(SELECTED EXTRACT)
::::::::
Skip to main content
Quick-reference checklist before deploying to production. For full setup steps, see Production Deployment.

Required Configuration

  • All required env vars set (see Environment Variables)
  • SERVER_PUBLIC_URL set to production domain
  • GRPC_PUBLIC_URL set to production gRPC endpoint
  • Database credentials configured (via Vault)
  • Redis credentials configured (via Vault)
  • Temporal connection configured
  • AWS credentials and S3 buckets configured
  • Cloud provider credentials (HCLOUD_TOKEN) configured

Authentication

  • JWT RSA keys stored in Vault (jwt_private_key, jwt_public_key in app-credentials)
  • AUTH_ALLOWED_ORIGINS set to production frontend origins
  • AUTH_PROVIDER set to clerk (default)
  • AUTH_CLERK_SECRET_KEY stored in Vault (from Clerk dashboard -> API Keys)
  • AUTH_CLERK_AUTHORIZED_PARTY matches production frontend URL
  • AUTH_CLERK_WEBHOOK_SIGNING_SECRET set and matches Clerk dashboard
  • Clerk webhook endpoint configured: https://<auth-server>/webhooks/clerk
  • Clerk webhook events: user.created, user.updated, user.deleted
See also: Clerk Setup for full Clerk configuration guide.

Vault & Secrets

  • Vault initialized, unsealed, and accessible
  • AppRole credentials deployed to control plane (/opt/hoodcloud/secrets/vault-secret-id)
::::::::
(PROBLEM 1)
Change the production deployment checklist starting at "Required Configuration" and ending at "Database credentials configured (via Vault)", replacing "configured" with "set up".
(PROBLEM 2)
Answer these questions about the production deployment checklist:
(a) What is the default value of AUTH_PROVIDER?
(b) Which Clerk webhook events are listed?
(c) Where are the AppRole credentials deployed?
(PROBLEM 3)
Does each statement agree with the production deployment checklist? Answer yes or no, quoting the words that decide it.
(a) Database credentials are configured through Vault.
(b) The JWT RSA keys are stored in Redis.
(c) The Clerk webhook endpoint ends in /webhooks/clerk.
The rows below have no connection to the production deployment checklist.

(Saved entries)
::::::::
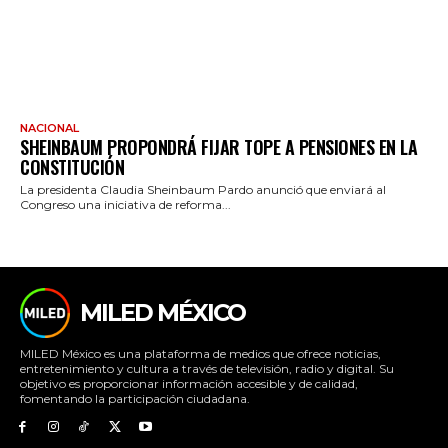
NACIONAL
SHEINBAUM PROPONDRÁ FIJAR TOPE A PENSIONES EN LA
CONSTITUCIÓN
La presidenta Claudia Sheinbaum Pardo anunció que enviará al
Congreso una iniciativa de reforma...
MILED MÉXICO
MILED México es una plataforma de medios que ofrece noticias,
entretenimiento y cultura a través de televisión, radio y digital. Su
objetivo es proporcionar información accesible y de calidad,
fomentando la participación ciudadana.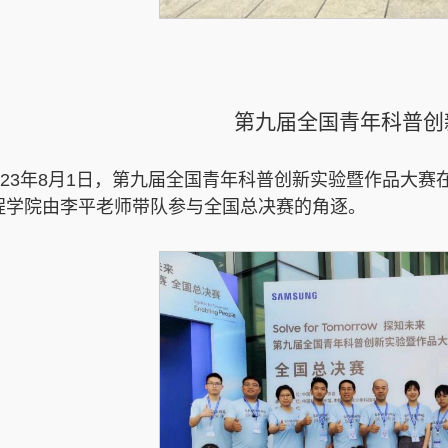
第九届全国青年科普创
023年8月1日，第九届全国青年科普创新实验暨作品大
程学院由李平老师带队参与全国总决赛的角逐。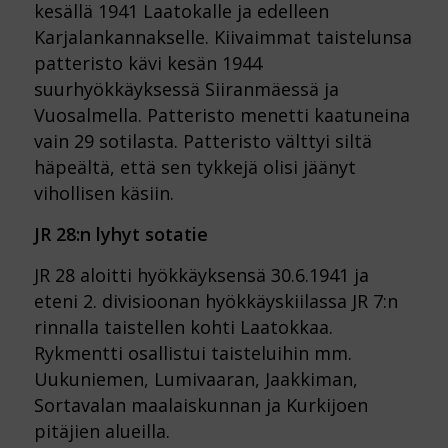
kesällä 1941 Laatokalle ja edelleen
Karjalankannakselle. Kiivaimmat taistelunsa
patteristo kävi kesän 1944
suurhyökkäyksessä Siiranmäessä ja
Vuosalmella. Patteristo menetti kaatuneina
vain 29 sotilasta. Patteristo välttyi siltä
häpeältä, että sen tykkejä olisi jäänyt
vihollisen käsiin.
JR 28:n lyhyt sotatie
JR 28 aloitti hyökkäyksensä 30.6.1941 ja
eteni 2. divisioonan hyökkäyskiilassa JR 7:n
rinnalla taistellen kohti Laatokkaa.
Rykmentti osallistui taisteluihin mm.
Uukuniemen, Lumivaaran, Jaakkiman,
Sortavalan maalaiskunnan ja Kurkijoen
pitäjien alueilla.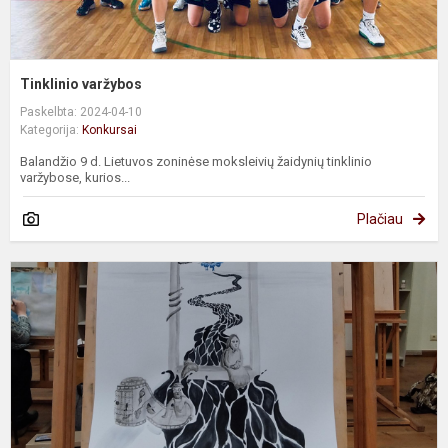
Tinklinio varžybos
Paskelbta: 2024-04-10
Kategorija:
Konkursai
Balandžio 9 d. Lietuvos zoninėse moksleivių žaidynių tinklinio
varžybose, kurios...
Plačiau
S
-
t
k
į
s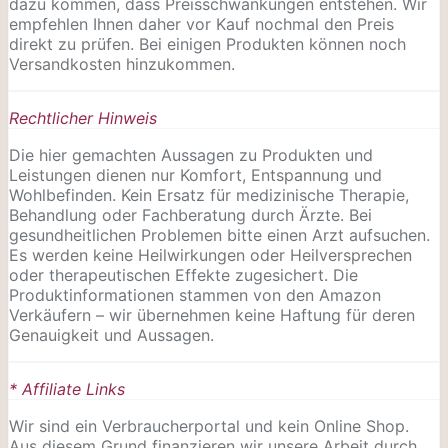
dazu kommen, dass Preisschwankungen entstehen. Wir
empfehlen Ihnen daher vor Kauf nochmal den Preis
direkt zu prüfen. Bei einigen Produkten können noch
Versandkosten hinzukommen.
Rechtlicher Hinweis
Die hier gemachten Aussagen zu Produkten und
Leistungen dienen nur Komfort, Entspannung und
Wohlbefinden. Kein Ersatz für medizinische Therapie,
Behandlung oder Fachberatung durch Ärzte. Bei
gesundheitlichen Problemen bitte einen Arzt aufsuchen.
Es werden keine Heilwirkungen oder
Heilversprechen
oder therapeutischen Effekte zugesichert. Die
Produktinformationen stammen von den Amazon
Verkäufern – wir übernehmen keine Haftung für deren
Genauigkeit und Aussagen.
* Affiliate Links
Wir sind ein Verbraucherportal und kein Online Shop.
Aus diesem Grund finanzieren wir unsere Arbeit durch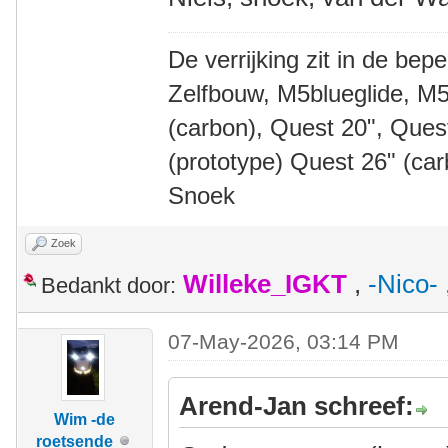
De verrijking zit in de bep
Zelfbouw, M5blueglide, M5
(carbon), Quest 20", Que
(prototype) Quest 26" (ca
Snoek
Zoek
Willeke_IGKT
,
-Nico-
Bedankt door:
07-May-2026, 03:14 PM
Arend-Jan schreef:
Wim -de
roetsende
::::::::
(RESPONSE AREA 1)
Required Configuration

  • All required env vars set (see Environment Variables)
  • SERVER_PUBLIC_URL set to production domain
  • GRPC_PUBLIC_URL set to production gRPC endpoint
  • Database credentials set up (via Vault)

(RESPONSE AREA 2)
(a) clerk
(b) user.created, user.updated, user.deleted
(c) To the control plane (/opt/hoodcloud/secrets/vault-secret-id)

(RESPONSE AREA 3)
(a) Yes: "Database credentials configured (via Vault)"
(b) No: "JWT RSA keys stored in Vault"
(c) Yes: "Clerk webhook endpoint configured: https://<auth-server>/webhooks/clerk"